Sulap Uranium Jadi Tenaga Nuklir, ESDM Bakal Siapkan Aturannya
JAKARTA, investortrust.id - Kementerian Energi dan Sumber Daya Mineral (ESDM) akan menyiapkan aturan untuk pemanfaatan uranium sebagai energi primer pembangkit listrik tenaga nuklir (PLTN), menyusul ditemukannya potensi uranium di Kabupaten Melawi, Kalimantan Barat.
Dalam Rencana Usaha Penyediaan Tenaga Listrik (RUPTL) 2025-2034 disebutkan, uranium di Kabupaten Melawi menurut Atlas Geologi Sumber Daya Mineral dan Energi Kalimantan Barat tersedia sekitar sebesar ± 24.112 ton.
Kendati demikian, pemanfaatan nuklir sebagai energi primer masih menunggu adanya kebijakan dari pemerintah yang didukung studi kelayakan pembangunan PLTN.

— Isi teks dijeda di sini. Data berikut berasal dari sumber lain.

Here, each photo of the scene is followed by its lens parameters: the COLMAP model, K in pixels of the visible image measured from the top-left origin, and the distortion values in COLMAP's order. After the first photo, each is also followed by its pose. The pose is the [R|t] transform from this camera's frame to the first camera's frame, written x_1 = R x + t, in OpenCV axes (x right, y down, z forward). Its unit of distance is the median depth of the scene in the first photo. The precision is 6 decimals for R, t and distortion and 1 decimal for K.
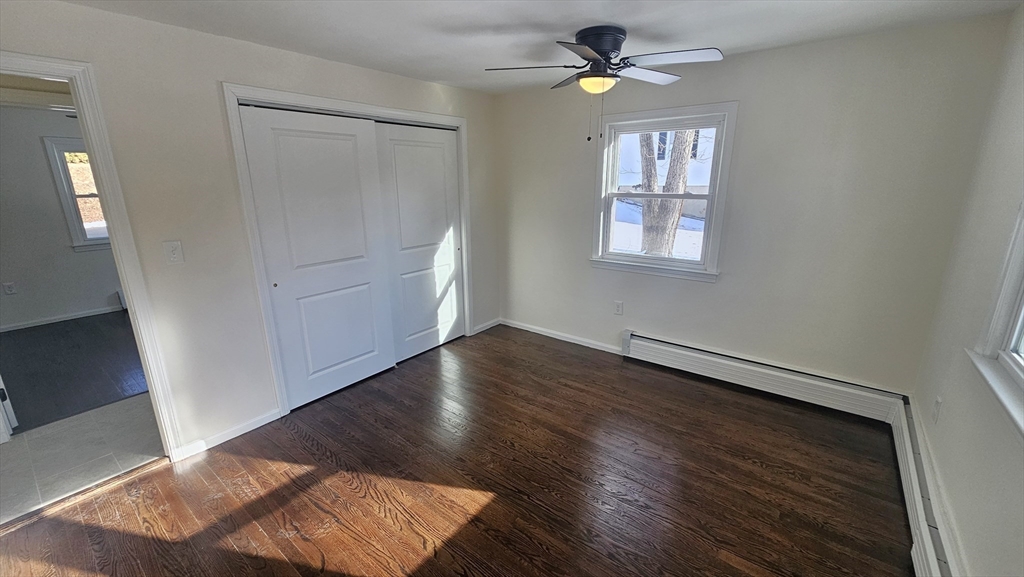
lens RADIAL K [[416.4, 0, 507.3], [0, 416.4, 292.2], [0, 0, 1]] dist [0.000367, -0.000438]
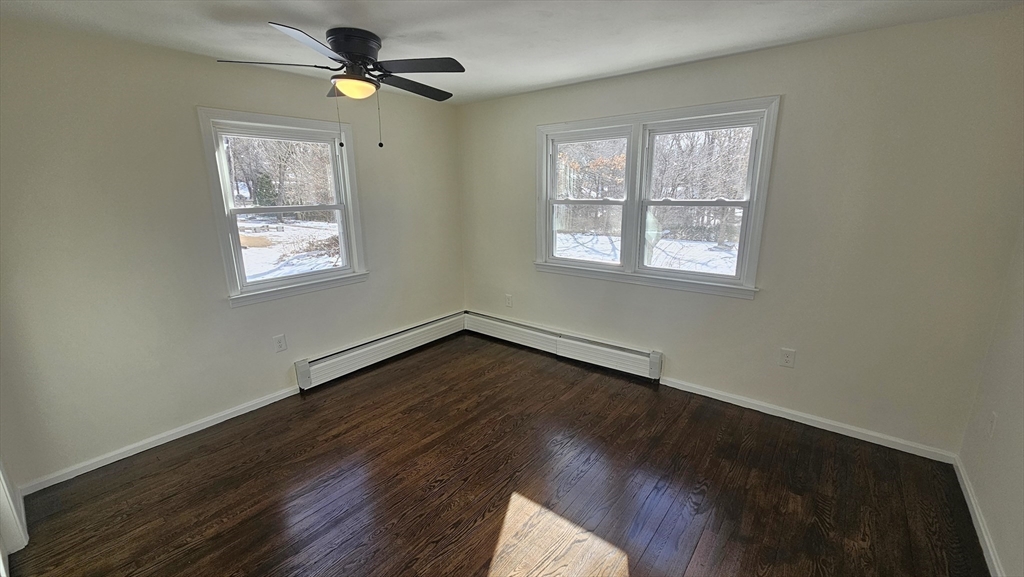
lens RADIAL K [[416.4, 0, 507.3], [0, 416.4, 292.2], [0, 0, 1]] dist [0.000367, -0.000438]
pose [[0.021344, -0.235309, 0.971686, -0.628582], [0.285121, 0.932979, 0.219672, -0.136851], [-0.958254, 0.272359, 0.087005, 0.558873]]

Wakil Menteri ESDM Yuliot Tanjung menyampaikan, untuk pembangunan PLTN di wilayah usaha radioaktif, saat ini sedang ditata perizinannya. Dia menekankan bahwa untuk yang berasal dari wilayah usaha pertambangan, itu memang agak ketat.
Baca Juga
Prabowo ke Rusia Bukan Bahas Nuklir, PLTN Indonesia Masih Tunggu Sinyal Perpres
“Itu harus ada tim bersama, ada dari BRIN (Badan Riset dan Inovasi Nasional), kemudian ada dari Bapeten (Badan Pengawas Tenaga Nuklir), itu juga ada dari Kementerian ESDM. Jadi kita juga memperhatikan dari aspek lingkungan,” ujar Yuliot saat ditemui di Sekretariat Kementerian ESDM, Jakarta, Jumat (20/6/2025).
Lebih lanjut Yuliot menyebutkan, yang juga mau ditata lagi adalah soal pengembangan PLTN yang berasal dari pemurnian pengolahan. Saat ini, aturan mengenai pemurnian pengolahan itu tercantum di dalam Undang-Undang No. 2 Tahun 2025 tentang Perubahan Keempat atas Undang-Undang No. 4 Tahun 2009 tentang Pertambangan Mineral dan Batu Bara.
“Ini kita lagi siapkan Peraturan Pemerintah (PP)-nya. Mudah-mudahan itu dari PP-nya itu bisa diimplementasikan untuk pemurnian pengolahan bahan radioaktif itu bisa dimamaanfatkan untuk energi,” ucap Yuliot.
Di dalam RUPTL 2025-2034, direncanakan pembangunan PLTN dengan kapasitas sebesar 0,5 gigawatt (GW). Dari porsi tersebut, 250 megawatt (MW) akan dibangun di Kalimantan, dan 250 MW dibangun di Sumatera.